Na primeira parte do relatório encomendado pelo MAI, a equipa do investigador Xavier Viegas, da Faculdade de Ciências e Tecnologia de Coimbra, sublinha que os bombeiros devem ter formação «em especial em situações extremas».

O documento acentua que mais formação permitirá aos bombeiros «assegurar uma boa avaliação das condições de perigo e do cumprimento dos procedimentos de segurança no combate ao fogo».

Outro dos aspetos focados em que se aconselha melhorias é a coesão nas equipas de combate e «o estabelecimento de uma linguagem de comunicação verbal ou gestual inequívoca, que não ofereça dúvidas e a quem recebe a informação, sobre o procedimento a executar, sobretudo em caso de emergência».

Além de recomendar que «se deve cuidar o equipamento dos bombeiros, não se poupando no seu preço, na sua qualidade ou na exigência das especificações», o relatório observa que «se deve melhorar as condições de prestação de socorro aos bombeiros em situações críticas».

Como exemplo, aponta-se dotar «as viaturas com meios de prestação de socorro ou distribuindo ambulâncias com capacidade todo o terreno».

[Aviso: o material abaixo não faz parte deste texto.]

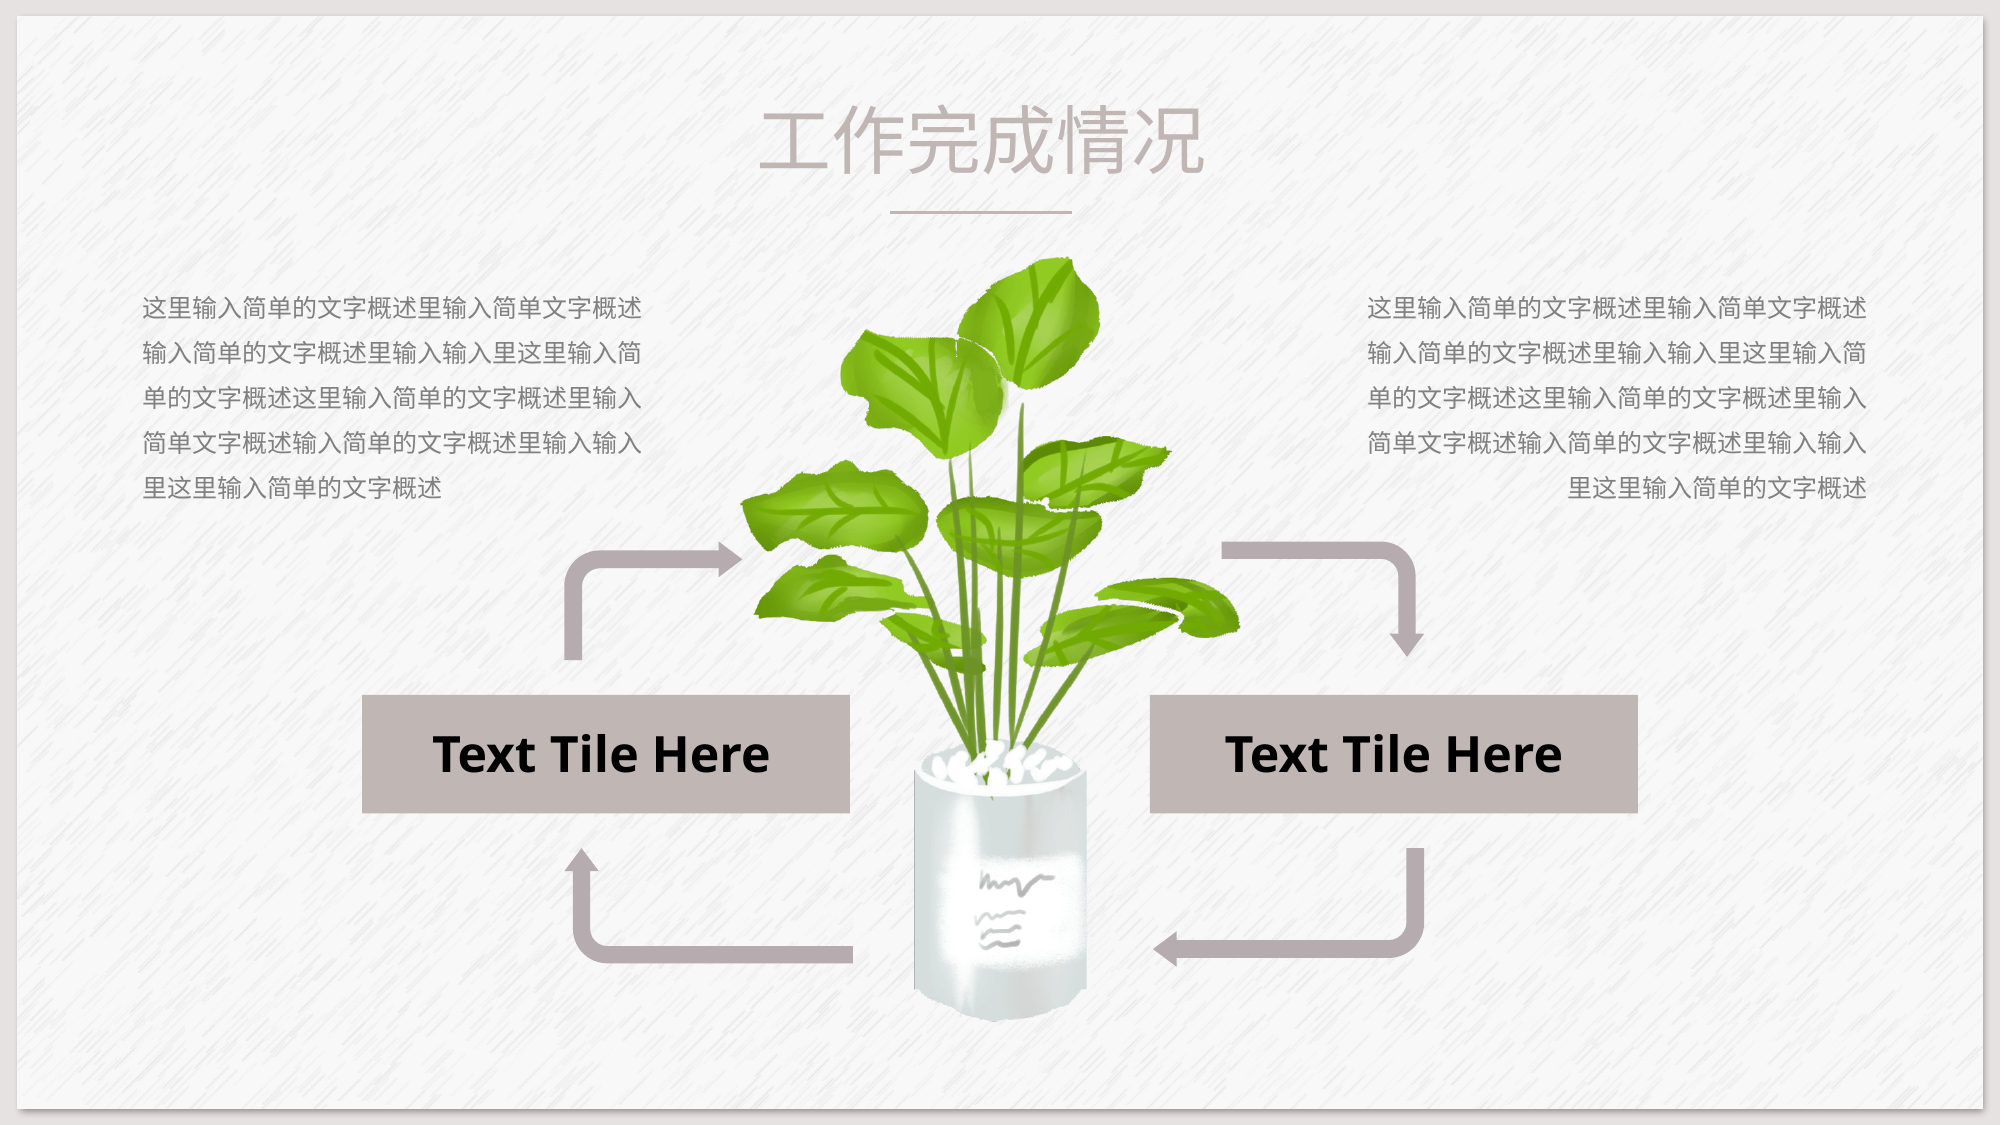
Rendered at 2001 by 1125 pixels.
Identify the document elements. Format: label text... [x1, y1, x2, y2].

text_box 工作完成情况 [674, 85, 1288, 192]
text_box Text Tile Here [402, 715, 564, 790]
picture [564, 199, 1447, 1082]
text_box 这里输入简单的文字概述里输入简单文字概述输入简单的文字概述里输入输入里这里输入简单的文字概述这里输入简单的文字概述里输入简单文字概述输入简单的文字概述里输入输入里这里输入简单的文字概述 [127, 270, 564, 510]
text_box Text Tile Here [1447, 715, 1594, 790]
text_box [564, 541, 1425, 967]
text_box 这里输入简单的文字概述里输入简单文字概述输入简单的文字概述里输入输入里这里输入简单的文字概述这里输入简单的文字概述里输入简单文字概述输入简单的文字概述里输入输入里这里输入简单的文字概述 [1447, 270, 1883, 510]
text_box [1447, 694, 1638, 814]
text_box [362, 694, 564, 814]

«Os Grandes Incêndios Florestais e os Acidentes Mortais Ocorridos em 2013 - Parte 1» faz ainda alusão à necessidade de sensibilidade dos cidadãos para evitar situações de risco, «nomeadamente trabalhos agrícolas, florestais ou outros e, muito em especial, o uso do fogo, em dias de risco elevado, a fim de se reduzir o número de ignições».

É necessário agir também «no sentido de envolver mais a população na vigilância, proteção e autodefesa, dotando as pessoas com formação e recursos adequados a este fim», assim como melhorar o uso «da previsão meteorológica à escala local» e do «planeamento da estratégia geral de combate, incorporando elementos sobre a previsão do comportamento do fogo».

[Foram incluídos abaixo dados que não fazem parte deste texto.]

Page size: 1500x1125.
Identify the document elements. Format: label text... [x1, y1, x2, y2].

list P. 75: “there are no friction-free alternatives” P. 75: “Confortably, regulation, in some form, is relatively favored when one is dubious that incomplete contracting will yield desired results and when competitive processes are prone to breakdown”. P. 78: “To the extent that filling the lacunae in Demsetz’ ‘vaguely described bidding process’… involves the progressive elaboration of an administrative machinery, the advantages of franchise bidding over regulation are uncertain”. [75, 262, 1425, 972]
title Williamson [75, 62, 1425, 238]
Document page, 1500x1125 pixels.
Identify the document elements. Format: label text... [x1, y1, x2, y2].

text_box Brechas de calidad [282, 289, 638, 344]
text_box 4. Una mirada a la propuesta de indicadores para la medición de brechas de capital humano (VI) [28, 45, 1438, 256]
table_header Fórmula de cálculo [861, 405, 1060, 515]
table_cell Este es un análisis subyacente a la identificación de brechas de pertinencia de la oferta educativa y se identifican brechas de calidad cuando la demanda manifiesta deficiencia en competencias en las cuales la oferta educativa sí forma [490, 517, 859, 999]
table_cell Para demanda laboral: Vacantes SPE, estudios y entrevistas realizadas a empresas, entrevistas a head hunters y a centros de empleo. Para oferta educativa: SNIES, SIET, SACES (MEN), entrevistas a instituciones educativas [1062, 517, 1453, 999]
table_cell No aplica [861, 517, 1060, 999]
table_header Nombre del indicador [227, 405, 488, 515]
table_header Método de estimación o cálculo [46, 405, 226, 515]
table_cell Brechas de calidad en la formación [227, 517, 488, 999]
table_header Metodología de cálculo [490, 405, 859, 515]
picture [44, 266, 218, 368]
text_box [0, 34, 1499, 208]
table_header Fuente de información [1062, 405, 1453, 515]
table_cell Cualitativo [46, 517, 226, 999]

A análise feita recomenda igualmente que é preciso melhorar «a integração e articulação de todas as entidades envolvidas no sistema nacional de defesa da floresta contra os incêndios, quer no âmbito nacional, quer no local, promovendo ações e medidas de interligação entre os recursos locais e os provenientes de outras áreas, para melhorar a eficácia das ações».

Alerta ainda o relatório para a necessidade «de incrementar as ações de prevenção estrutural, destinadas a construir e manter as faixas de gestão de combustíveis», para que se torne «mais viável a tarefa de supressão dos grandes incêndios e para aumentar a segurança dos combatentes», escreve a Lusa.

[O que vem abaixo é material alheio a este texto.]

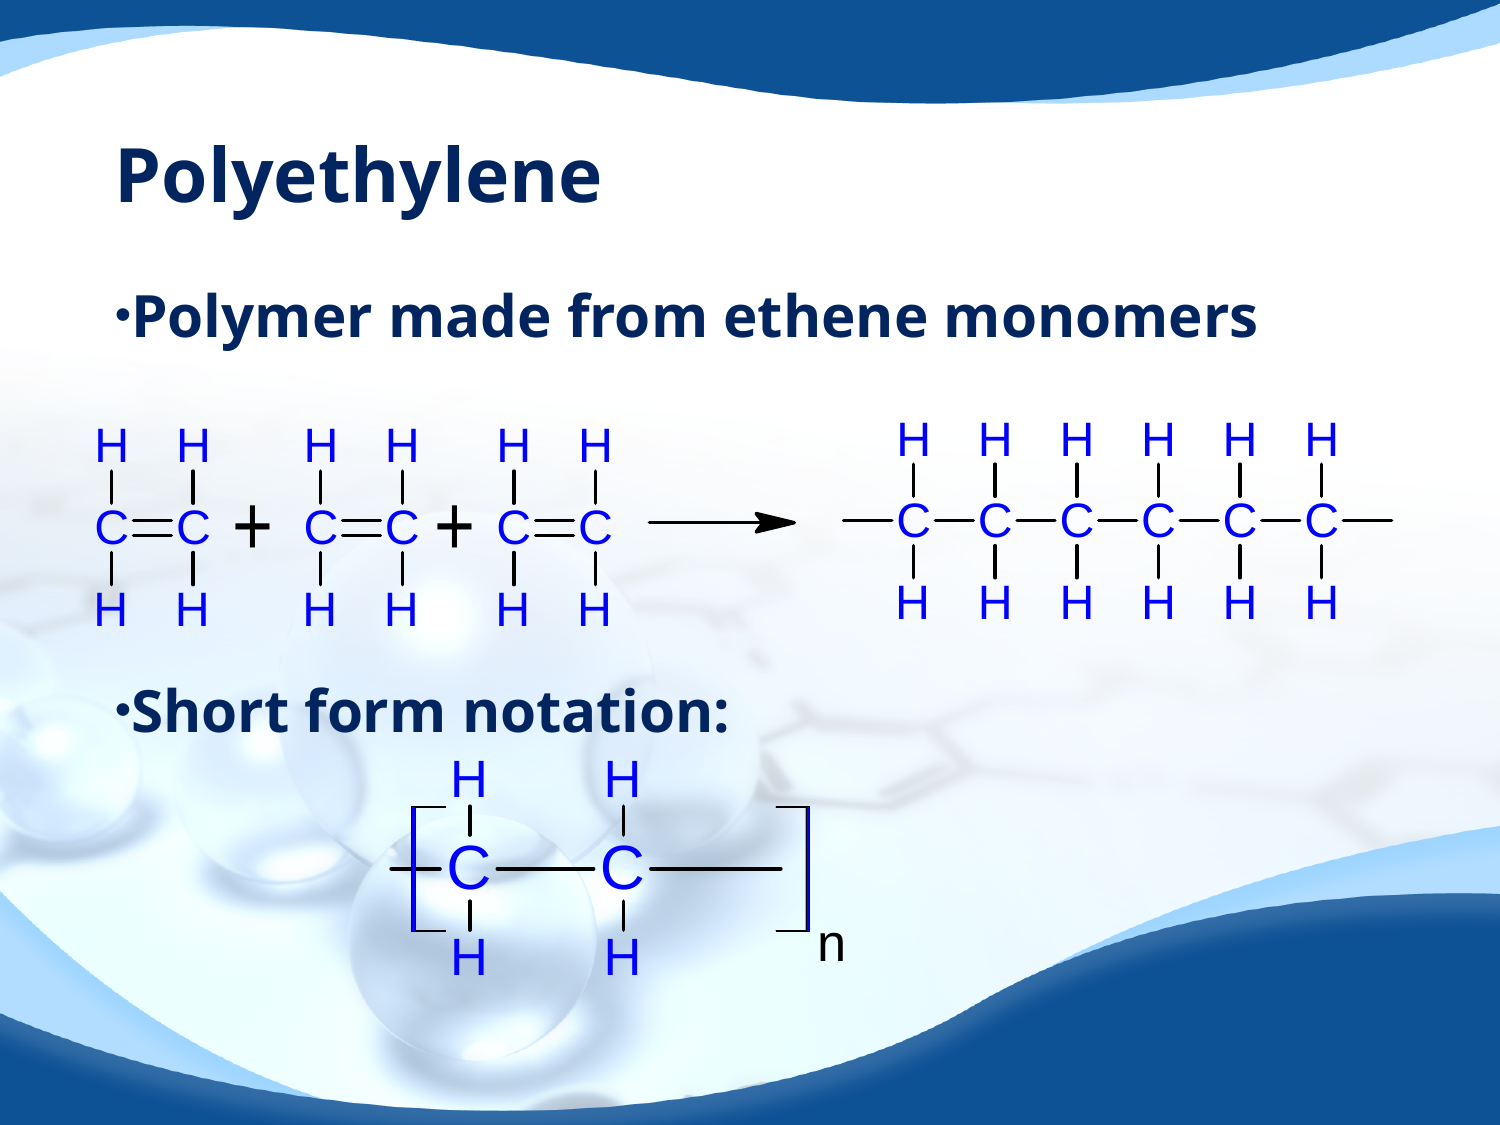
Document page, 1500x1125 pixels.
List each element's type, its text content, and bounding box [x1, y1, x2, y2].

title Polyethylene [99, 120, 1450, 226]
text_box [387, 749, 849, 988]
list Polymer made from ethene monomers Short form notation: [99, 287, 1450, 1005]
picture [0, 0, 1500, 1125]
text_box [86, 411, 1412, 638]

A segunda parte do relatório do Centro de Estudos sobre Incêndios Florestais, relacionada com as mortes dos 11 bombeiros em 2013, será revelado após avaliação «com mais minúcia», como referiu no domingo o ministro da Administração Interna, Miguel Macedo.

Segundo o Público, os peritos analisam seis incêndios que provocaram a morte de nove pessoas, oito das quais bombeiros, e referem que houve «anarquia no uso do contrafogo, ordens desrespeitadas e deficiências no equipamento de proteção», além da «falta de conhecimentos básicos sobre o comportamento do fogo».